Monday, October 5, 2009

Diagnosing Infantile Spasm

Although the epileptogenic mechanisms of infantile spasms is not well understood, an etiologic diagnosis can be identified in more than 70% of cases (4, 5), which may lead to a specific therapy that can have a dramatic influence on the outcome of the patient. It is, therefore, essential that an appropriate diagnostic evaluation be performed in every patient. Because infantile spasms has such characteristic clinical and electrographic features, it is easy to make the diagnosis if the epileptic nature of the spells is recognized. However, sometimes the spasms are subtle enough that the syndrome is not even considered.

Three key factors lead to the diagnosis. The first factor is age. Infantile spasms is a disorder of the developing nervous system and the spasms typically begin in the first year of life, most commonly between 4 and 8 months of age (6). Occasionally, they may begin in the neonatal period (7) or, rarely, much later in childhood (8). An atypical age of onset may help with etiologic diagnosis. For example, neonatal onset is associated with cortical dysplasia (9), whereas late onset (after 1 year of age) often is associated with genetic anomalies, hypoxic ischemic encephalopathy, and cortical dysplasia.

The second factor is the semiology. Clusters of flexion jerks of the neck, trunk, and extremities lasting 1–2 seconds are typical. Variations occur, such as extension of upper and lower extremities or both. Or, the spells may be very subtle, such as just a brief head drop (so-called Blitz-Nick-Krämpfe or “lightening neck spasms"), and often are misdiagnosed as a Moro reflex or simple startle reflex. In such cases, the epileptic nature of the spells may remain unappreciated for weeks or months. Although the spasms may happen as single jerk event, clusters are more common and often occur on awakening in the morning or after a nap (6). Other seizure types may arise concurrently or sequentially with infantile spasms.

The third factor is a very distinct EEG pattern. It is interesting to note that infantile spasm syndrome was not recognized as an epileptic disorder until the 1950s when Gibbs et al. described the characteristic and pathognomonic EEG abnormality called hypsarrhythmia (13). Hypsarrhythmia is a very high-voltage, disorganized pattern of EEG abnormality.
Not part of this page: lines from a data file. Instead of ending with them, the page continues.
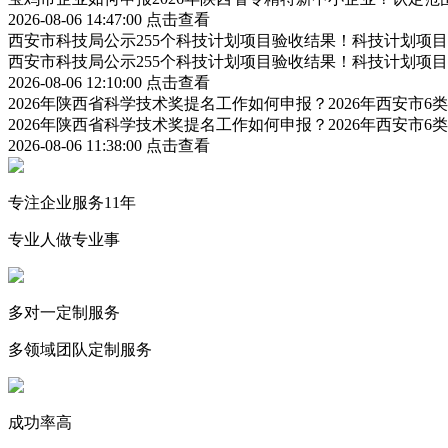
2026-08-06 14:47:00
点击查看
西安市科技局公示255个科技计划项目验收结果！科技计划项
西安市科技局公示255个科技计划项目验收结果！科技计划项
2026-08-06 12:10:00
点击查看
2026年陕西省科学技术奖提名工作如何申报？2026年西安市
2026年陕西省科学技术奖提名工作如何申报？2026年西安市
2026-08-06 11:38:00
点击查看
专注企业服务11年
专业人做专业事
多对一定制服务
多领域团队定制服务
成功率高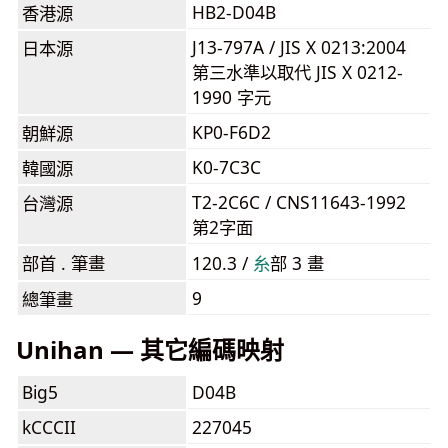
HB2-D04B
香港源
J13-797A / JIS X 0213:2004
日本源
第三水準以取代 JIS X 0212-
1990 字元
KP0-F6D2
朝鮮源
K0-7C3C
韓國源
T2-2C6C / CNS11643-1992
台灣源
第2字面
部首 . 筆畫
120.3 /
⽷
部 3 畫
9
總筆畫
Unihan — 其它編碼映射
Big5
D04B
kCCCII
227045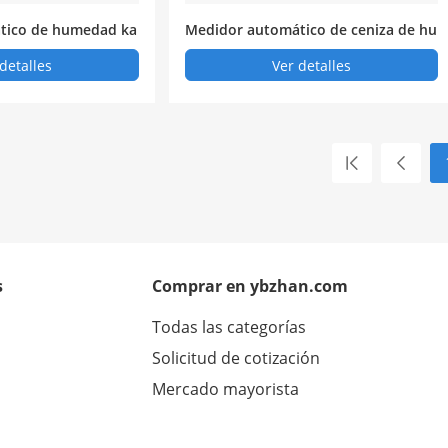
tico de humedad ka
Medidor automático de ceniza de hu
medad preexas - 340
detalles
Ver detalles
s
Comprar en ybzhan.com
Todas las categorías
Solicitud de cotización
Mercado mayorista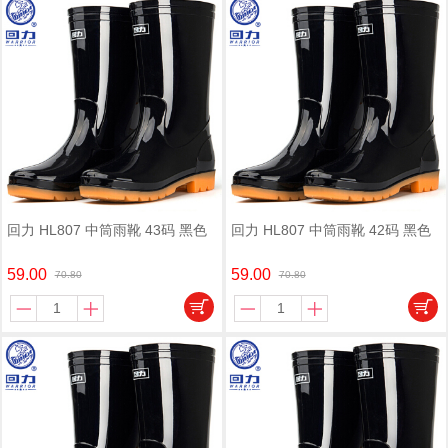
回力 HL807 中筒雨靴 43码 黑色
回力 HL807 中筒雨靴 42码 黑色
59.00
59.00
70.80
70.80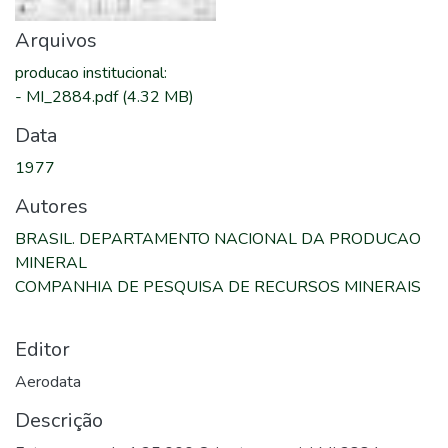
Arquivos
producao institucional
:
-
MI_2884.pdf
(4.32 MB)
Data
1977
Autores
BRASIL. DEPARTAMENTO NACIONAL DA PRODUCAO
MINERAL
COMPANHIA DE PESQUISA DE RECURSOS MINERAIS
Editor
Aerodata
Descrição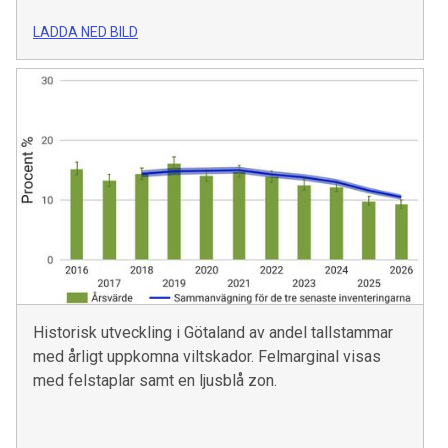
LADDA NED BILD
Historisk utveckling i Götaland av andel tallstammar
med årligt uppkomna viltskador. Felmarginal visas
med felstaplar samt en ljusblå zon.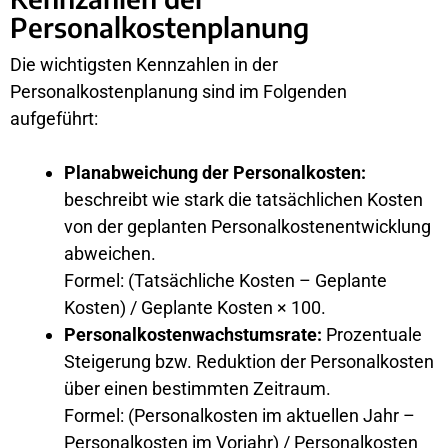
Personalkostenplanung
Die wichtigsten Kennzahlen in der
Personalkostenplanung sind im Folgenden
aufgeführt:
Planabweichung der Personalkosten:
beschreibt wie stark die tatsächlichen Kosten
von der geplanten Personalkostenentwicklung
abweichen.
Formel: (Tatsächliche Kosten – Geplante
Kosten) / Geplante Kosten × 100.
Personalkostenwachstumsrate:
Prozentuale
Steigerung bzw. Reduktion der Personalkosten
über einen bestimmten Zeitraum.
Formel: (Personalkosten im aktuellen Jahr –
Personalkosten im Vorjahr) / Personalkosten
A less chaotic pattern, called modified hypsarrhythmia, actually may be more common than hypsarrhythmia (14). Hypsarrhythmia or modified hypsarrhythmia is seen in about two thirds of cases. Other patterns, such as multifocal independent spike discharges (MISD), are present in the remainder. Although infantile spasms may be associated with other EEG abnormalities, hypsarrhythmia virtually never occurs in other epilepsy syndromes.Because infantile spasm seizures are frequent, it is common to capture the spells on a routine EEG, revealing the characteristic feature of electrodecrement immediately after the individual clinical spasm. If the EEG is normal, the diagnosis of infantile spasms should be reconsidered, as there are benign disorders that may appear clinically similar to infantile spasms (e.g., benign infantile myoclonus (15) or benign familial infantile convulsions.

These three factors are so distinctive that the clinical diagnosis of infantile spasms can be made with certainty in the vast majority of cases. Whereas the diagnosis of infantile spasms syndrome is usually easy, determining an etiologic diagnosis may be difficult. However, the etiologic diagnosis has such a profound impact on treatment and prognosis that an appropriate evaluation is essential in all cases.